Escabullido en la bisagra de la ventana un retazo
de alma me invita a pasear. Si me nublo y me convierto en noche,
el estado me hará su compañero.
Sentada en el taburete chiquito
Bihué secuenció en tres carillas los
pensamientos. A la primera vuelta de página comprobó que los ojalillos estaban rotos y los ojos se le empastaron de cansancio. Dio vuelta el
taburete y empezó de nuevo (lo de la
media vuelta era por cábala).
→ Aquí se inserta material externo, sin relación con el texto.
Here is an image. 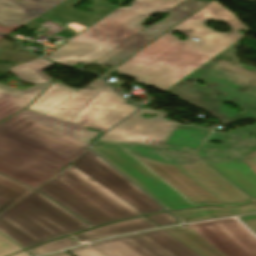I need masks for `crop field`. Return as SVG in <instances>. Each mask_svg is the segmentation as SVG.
<instances>
[{"label":"crop field","instance_id":"36","mask_svg":"<svg viewBox=\"0 0 256 256\" xmlns=\"http://www.w3.org/2000/svg\"><path fill=\"white\" fill-rule=\"evenodd\" d=\"M90 85H92L95 89H110L100 79Z\"/></svg>","mask_w":256,"mask_h":256},{"label":"crop field","instance_id":"10","mask_svg":"<svg viewBox=\"0 0 256 256\" xmlns=\"http://www.w3.org/2000/svg\"><path fill=\"white\" fill-rule=\"evenodd\" d=\"M103 256H198L163 230L90 245Z\"/></svg>","mask_w":256,"mask_h":256},{"label":"crop field","instance_id":"4","mask_svg":"<svg viewBox=\"0 0 256 256\" xmlns=\"http://www.w3.org/2000/svg\"><path fill=\"white\" fill-rule=\"evenodd\" d=\"M183 1L134 0L130 7L117 9L46 58L68 65L91 64L143 29L141 25L153 12L170 11Z\"/></svg>","mask_w":256,"mask_h":256},{"label":"crop field","instance_id":"33","mask_svg":"<svg viewBox=\"0 0 256 256\" xmlns=\"http://www.w3.org/2000/svg\"><path fill=\"white\" fill-rule=\"evenodd\" d=\"M242 161L256 173V151L250 153L246 158L242 159Z\"/></svg>","mask_w":256,"mask_h":256},{"label":"crop field","instance_id":"27","mask_svg":"<svg viewBox=\"0 0 256 256\" xmlns=\"http://www.w3.org/2000/svg\"><path fill=\"white\" fill-rule=\"evenodd\" d=\"M78 244H80V243H78L77 241L73 240L70 237H67V238L55 240L53 242H50V243L41 245L39 247L30 249V251L32 253H34L36 256H38V255L53 252V251H56V250L71 247V246L78 245Z\"/></svg>","mask_w":256,"mask_h":256},{"label":"crop field","instance_id":"22","mask_svg":"<svg viewBox=\"0 0 256 256\" xmlns=\"http://www.w3.org/2000/svg\"><path fill=\"white\" fill-rule=\"evenodd\" d=\"M77 92L61 84H52L28 109L46 114Z\"/></svg>","mask_w":256,"mask_h":256},{"label":"crop field","instance_id":"26","mask_svg":"<svg viewBox=\"0 0 256 256\" xmlns=\"http://www.w3.org/2000/svg\"><path fill=\"white\" fill-rule=\"evenodd\" d=\"M99 91H81L49 112L47 115L69 121L93 98Z\"/></svg>","mask_w":256,"mask_h":256},{"label":"crop field","instance_id":"14","mask_svg":"<svg viewBox=\"0 0 256 256\" xmlns=\"http://www.w3.org/2000/svg\"><path fill=\"white\" fill-rule=\"evenodd\" d=\"M189 226L226 256H256V239L235 219Z\"/></svg>","mask_w":256,"mask_h":256},{"label":"crop field","instance_id":"38","mask_svg":"<svg viewBox=\"0 0 256 256\" xmlns=\"http://www.w3.org/2000/svg\"><path fill=\"white\" fill-rule=\"evenodd\" d=\"M51 256H68V255L66 253L62 252V253L54 254Z\"/></svg>","mask_w":256,"mask_h":256},{"label":"crop field","instance_id":"9","mask_svg":"<svg viewBox=\"0 0 256 256\" xmlns=\"http://www.w3.org/2000/svg\"><path fill=\"white\" fill-rule=\"evenodd\" d=\"M71 165L143 215L165 210L90 151H85Z\"/></svg>","mask_w":256,"mask_h":256},{"label":"crop field","instance_id":"32","mask_svg":"<svg viewBox=\"0 0 256 256\" xmlns=\"http://www.w3.org/2000/svg\"><path fill=\"white\" fill-rule=\"evenodd\" d=\"M68 252L71 253L73 256H101L88 246L69 250Z\"/></svg>","mask_w":256,"mask_h":256},{"label":"crop field","instance_id":"39","mask_svg":"<svg viewBox=\"0 0 256 256\" xmlns=\"http://www.w3.org/2000/svg\"><path fill=\"white\" fill-rule=\"evenodd\" d=\"M118 8H119V7H118ZM116 9H117V8H116ZM116 9H115V10H116ZM113 11H114V10H113ZM113 11H111V12H113ZM111 12H110V13H111ZM110 13H108V14H110ZM108 14H107V15H108ZM107 15H105V16H107ZM105 16H103V17H105ZM103 17H102V18H103ZM102 18H101V19H102ZM99 20H100V19H99ZM96 22H97V21H96ZM94 23H95V22H94ZM94 23H92V24H94ZM92 24H91V25H92ZM91 25H89V26H91ZM89 26H88V27H89ZM88 27H86L85 29H87ZM85 29H83L82 31H84ZM82 31H80L79 33H81ZM79 33H77V34H79Z\"/></svg>","mask_w":256,"mask_h":256},{"label":"crop field","instance_id":"31","mask_svg":"<svg viewBox=\"0 0 256 256\" xmlns=\"http://www.w3.org/2000/svg\"><path fill=\"white\" fill-rule=\"evenodd\" d=\"M200 210H202L210 218H215V217H221V216H228V215L236 214L231 209H226V208H210V207H206V208H202Z\"/></svg>","mask_w":256,"mask_h":256},{"label":"crop field","instance_id":"28","mask_svg":"<svg viewBox=\"0 0 256 256\" xmlns=\"http://www.w3.org/2000/svg\"><path fill=\"white\" fill-rule=\"evenodd\" d=\"M171 212L173 214H175L177 217H179L184 222L209 218L203 212H201L198 208L176 210V211H171Z\"/></svg>","mask_w":256,"mask_h":256},{"label":"crop field","instance_id":"37","mask_svg":"<svg viewBox=\"0 0 256 256\" xmlns=\"http://www.w3.org/2000/svg\"><path fill=\"white\" fill-rule=\"evenodd\" d=\"M12 256H31V255H29L27 252L23 251V252H20L18 254L12 255Z\"/></svg>","mask_w":256,"mask_h":256},{"label":"crop field","instance_id":"15","mask_svg":"<svg viewBox=\"0 0 256 256\" xmlns=\"http://www.w3.org/2000/svg\"><path fill=\"white\" fill-rule=\"evenodd\" d=\"M112 92L100 91L70 121L104 132L138 109L124 104L125 99Z\"/></svg>","mask_w":256,"mask_h":256},{"label":"crop field","instance_id":"35","mask_svg":"<svg viewBox=\"0 0 256 256\" xmlns=\"http://www.w3.org/2000/svg\"><path fill=\"white\" fill-rule=\"evenodd\" d=\"M232 210L235 211L237 214L256 211V203Z\"/></svg>","mask_w":256,"mask_h":256},{"label":"crop field","instance_id":"11","mask_svg":"<svg viewBox=\"0 0 256 256\" xmlns=\"http://www.w3.org/2000/svg\"><path fill=\"white\" fill-rule=\"evenodd\" d=\"M196 206H225L149 145L117 142ZM227 207V206H225Z\"/></svg>","mask_w":256,"mask_h":256},{"label":"crop field","instance_id":"13","mask_svg":"<svg viewBox=\"0 0 256 256\" xmlns=\"http://www.w3.org/2000/svg\"><path fill=\"white\" fill-rule=\"evenodd\" d=\"M209 2L211 1L186 0L171 10L170 15L164 21L153 25L146 31L141 30L91 65H118ZM117 58L121 61H117Z\"/></svg>","mask_w":256,"mask_h":256},{"label":"crop field","instance_id":"29","mask_svg":"<svg viewBox=\"0 0 256 256\" xmlns=\"http://www.w3.org/2000/svg\"><path fill=\"white\" fill-rule=\"evenodd\" d=\"M19 251L23 250L0 234V256H7Z\"/></svg>","mask_w":256,"mask_h":256},{"label":"crop field","instance_id":"8","mask_svg":"<svg viewBox=\"0 0 256 256\" xmlns=\"http://www.w3.org/2000/svg\"><path fill=\"white\" fill-rule=\"evenodd\" d=\"M151 146L228 207L254 202V200L197 158L189 148Z\"/></svg>","mask_w":256,"mask_h":256},{"label":"crop field","instance_id":"16","mask_svg":"<svg viewBox=\"0 0 256 256\" xmlns=\"http://www.w3.org/2000/svg\"><path fill=\"white\" fill-rule=\"evenodd\" d=\"M197 154L256 199V174L240 160L249 153L200 149Z\"/></svg>","mask_w":256,"mask_h":256},{"label":"crop field","instance_id":"6","mask_svg":"<svg viewBox=\"0 0 256 256\" xmlns=\"http://www.w3.org/2000/svg\"><path fill=\"white\" fill-rule=\"evenodd\" d=\"M88 229L92 228L35 190L0 214V231L26 249Z\"/></svg>","mask_w":256,"mask_h":256},{"label":"crop field","instance_id":"34","mask_svg":"<svg viewBox=\"0 0 256 256\" xmlns=\"http://www.w3.org/2000/svg\"><path fill=\"white\" fill-rule=\"evenodd\" d=\"M256 233V215L241 218Z\"/></svg>","mask_w":256,"mask_h":256},{"label":"crop field","instance_id":"7","mask_svg":"<svg viewBox=\"0 0 256 256\" xmlns=\"http://www.w3.org/2000/svg\"><path fill=\"white\" fill-rule=\"evenodd\" d=\"M92 149L168 210L195 206L116 142L98 141Z\"/></svg>","mask_w":256,"mask_h":256},{"label":"crop field","instance_id":"20","mask_svg":"<svg viewBox=\"0 0 256 256\" xmlns=\"http://www.w3.org/2000/svg\"><path fill=\"white\" fill-rule=\"evenodd\" d=\"M151 227H156L153 223L147 220L145 217L132 219L128 221L114 223L102 228L82 232L76 235H73L79 241H90L92 239L121 234L125 232L147 229Z\"/></svg>","mask_w":256,"mask_h":256},{"label":"crop field","instance_id":"30","mask_svg":"<svg viewBox=\"0 0 256 256\" xmlns=\"http://www.w3.org/2000/svg\"><path fill=\"white\" fill-rule=\"evenodd\" d=\"M148 218H150L160 226L178 223V221L167 212L148 216Z\"/></svg>","mask_w":256,"mask_h":256},{"label":"crop field","instance_id":"2","mask_svg":"<svg viewBox=\"0 0 256 256\" xmlns=\"http://www.w3.org/2000/svg\"><path fill=\"white\" fill-rule=\"evenodd\" d=\"M208 20H222L233 29L231 33L215 32L205 26ZM240 29L251 31L232 12L213 1L135 53L116 70L121 71L118 74L138 79V83L165 91L242 38L244 35L238 33ZM174 30L188 40L178 41L171 35ZM193 37L200 41L191 40Z\"/></svg>","mask_w":256,"mask_h":256},{"label":"crop field","instance_id":"25","mask_svg":"<svg viewBox=\"0 0 256 256\" xmlns=\"http://www.w3.org/2000/svg\"><path fill=\"white\" fill-rule=\"evenodd\" d=\"M33 189L0 175V213Z\"/></svg>","mask_w":256,"mask_h":256},{"label":"crop field","instance_id":"17","mask_svg":"<svg viewBox=\"0 0 256 256\" xmlns=\"http://www.w3.org/2000/svg\"><path fill=\"white\" fill-rule=\"evenodd\" d=\"M80 1L81 0H68L40 17H43L77 33L117 7L108 3L107 0H90L93 5L86 7L87 9L93 11V13L86 14L71 8ZM96 16L98 17L96 18Z\"/></svg>","mask_w":256,"mask_h":256},{"label":"crop field","instance_id":"23","mask_svg":"<svg viewBox=\"0 0 256 256\" xmlns=\"http://www.w3.org/2000/svg\"><path fill=\"white\" fill-rule=\"evenodd\" d=\"M165 230L179 238L203 256H225L190 227L184 229L176 227Z\"/></svg>","mask_w":256,"mask_h":256},{"label":"crop field","instance_id":"12","mask_svg":"<svg viewBox=\"0 0 256 256\" xmlns=\"http://www.w3.org/2000/svg\"><path fill=\"white\" fill-rule=\"evenodd\" d=\"M145 113L158 115L155 118L145 119L141 116ZM167 115L168 113L143 108L108 131L99 140L162 145L178 124L164 119Z\"/></svg>","mask_w":256,"mask_h":256},{"label":"crop field","instance_id":"1","mask_svg":"<svg viewBox=\"0 0 256 256\" xmlns=\"http://www.w3.org/2000/svg\"><path fill=\"white\" fill-rule=\"evenodd\" d=\"M98 135L26 109L0 123V172L36 188L74 161Z\"/></svg>","mask_w":256,"mask_h":256},{"label":"crop field","instance_id":"19","mask_svg":"<svg viewBox=\"0 0 256 256\" xmlns=\"http://www.w3.org/2000/svg\"><path fill=\"white\" fill-rule=\"evenodd\" d=\"M46 86H35L22 91L0 84V121L28 105Z\"/></svg>","mask_w":256,"mask_h":256},{"label":"crop field","instance_id":"24","mask_svg":"<svg viewBox=\"0 0 256 256\" xmlns=\"http://www.w3.org/2000/svg\"><path fill=\"white\" fill-rule=\"evenodd\" d=\"M53 64L54 63L52 62L38 58L28 64H21L19 66L11 68L9 69V71L28 83H49L50 81H52V79L44 75L42 70Z\"/></svg>","mask_w":256,"mask_h":256},{"label":"crop field","instance_id":"3","mask_svg":"<svg viewBox=\"0 0 256 256\" xmlns=\"http://www.w3.org/2000/svg\"><path fill=\"white\" fill-rule=\"evenodd\" d=\"M239 45L236 42L166 92L208 111L225 125L247 118L256 119V68L241 65L235 56V48ZM188 80L194 84L185 83ZM196 81L204 82L206 87L197 85ZM219 100L238 106L242 113L227 108ZM209 141H222V145H212ZM202 148L252 152L256 150V126L239 128L226 135L213 132Z\"/></svg>","mask_w":256,"mask_h":256},{"label":"crop field","instance_id":"5","mask_svg":"<svg viewBox=\"0 0 256 256\" xmlns=\"http://www.w3.org/2000/svg\"><path fill=\"white\" fill-rule=\"evenodd\" d=\"M36 189L94 227L141 216L71 165Z\"/></svg>","mask_w":256,"mask_h":256},{"label":"crop field","instance_id":"18","mask_svg":"<svg viewBox=\"0 0 256 256\" xmlns=\"http://www.w3.org/2000/svg\"><path fill=\"white\" fill-rule=\"evenodd\" d=\"M64 0H0V23L26 24ZM24 14H18L17 11Z\"/></svg>","mask_w":256,"mask_h":256},{"label":"crop field","instance_id":"21","mask_svg":"<svg viewBox=\"0 0 256 256\" xmlns=\"http://www.w3.org/2000/svg\"><path fill=\"white\" fill-rule=\"evenodd\" d=\"M209 132L210 130L192 125L178 124L163 145L189 147L195 152Z\"/></svg>","mask_w":256,"mask_h":256}]
</instances>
Siguió enquistada leyendo en las ventanillas de
los trenes, y a la segunda página descubrió
los breteles desatados. Ciertamente, le pareció curioso. Viajar en tren, y a esta hora, y que los ojalillos
estuviesen rotos a pesar de que eran
nuevos, y las tiras se desataran.
Asustada me miraba, no sé si a mí o
a su reflejo en la ventanilla de atrás.
Los vidrios empezaron a empañarse e hicimos
recambio de aire para mantenernos despiertos, para eso abrimos la ventanilla de modo que lo del reflejo vidrioso
se acabó y en cambio se hizo fuerte el
cuadro negro del agujero.
Bajaron todos los pasajeros y
quedamos diseñando verdes mientras Bihué
seguía dando vuelta la página y el taburete.
La máquina empezó a comprimirse al
entrar en el desarmadero. Corpulenta,
pudo contener los ruidos del achaque y creo que el único lamento fue el rostro del taburete
cuando hizo seña de quebrarse.
Bihué y yo nos miramos sonrientes, y
nos escondimos juntos en el transparente
donde están guardadas las redes ferroviarias.
Estuvimos calladitos hasta que los
cristales se rompieron, ahí Bihué subió
un suspiro. La pobre colocó las uñas en los
breteles para que no se le siguieran cayendo y miró desorbitada los ojalillos rotos que le empezaron a bordear el vestido y le hicieron cosquillas hasta
instalarse en sus pechos erguidos. Cómo se asustó, bajó los ojos y los anteojos se le cayeron en el cáliz de los pezones y se
quedaron ahí, quietos. ¡La flauta! qué calor me dio, escondidos los dos y tan
juntos oliendo nuestros poros.
Bihué no sabía de mí, pensó que era
casual mi estada. Cuando la máquina
entró completa al trituradero seguíamos apelmazados el uno con el otro.
La sensación no fue muy terrible, en
realidad pudimos haberla evitado, pero marcados como estábamos era mejor así.
La gente nos vio salir juntos de la
mano y del desarmadero, era bastante
tarde y seguramente pensaron que veníamos de hacer el amor.
Caminamos bastante rato por las
calles adoquinadas y fuimos a un café a tomar algo caliente.
Bihué habló por primera vez, y yo
también. Nos contamos de nuestras vidas,
y de todo lo que se podía y no se debía. Cuando
el mozo nos vino a cobrar para
cerrar tuvimos que irnos.
De estar escondidos en el
transparente del vagón nos habíamos acostumbrado el uno al otro, así que no fue
difícil alquilar una casa y ser
matrimonio. Rentamos tres hijos, un perro y siete plantas. Cuando pasaron quince años los vecinos ya estaban convencidos de nuestra normalidad y
nadie dijo nada.
Al fin, los chicos se fueron y el
perro se murió. Ahí pudimos hablar de nuevo y volvimos al vagón del
desarmadero. Descubrimos la ventanilla abierta con el cuadro negro del agujero. Nos miramos profundamente y pregunté
a Bihué que quién creía que era yo, ella
se rió y me dijo chistosa “-Nadie. Y yo ¿quién soy?-“. “-Mi costilla-“ le
contesté, mientras los dos, de la mano,
esta vez sí, nos tiramos por la ventanilla negra.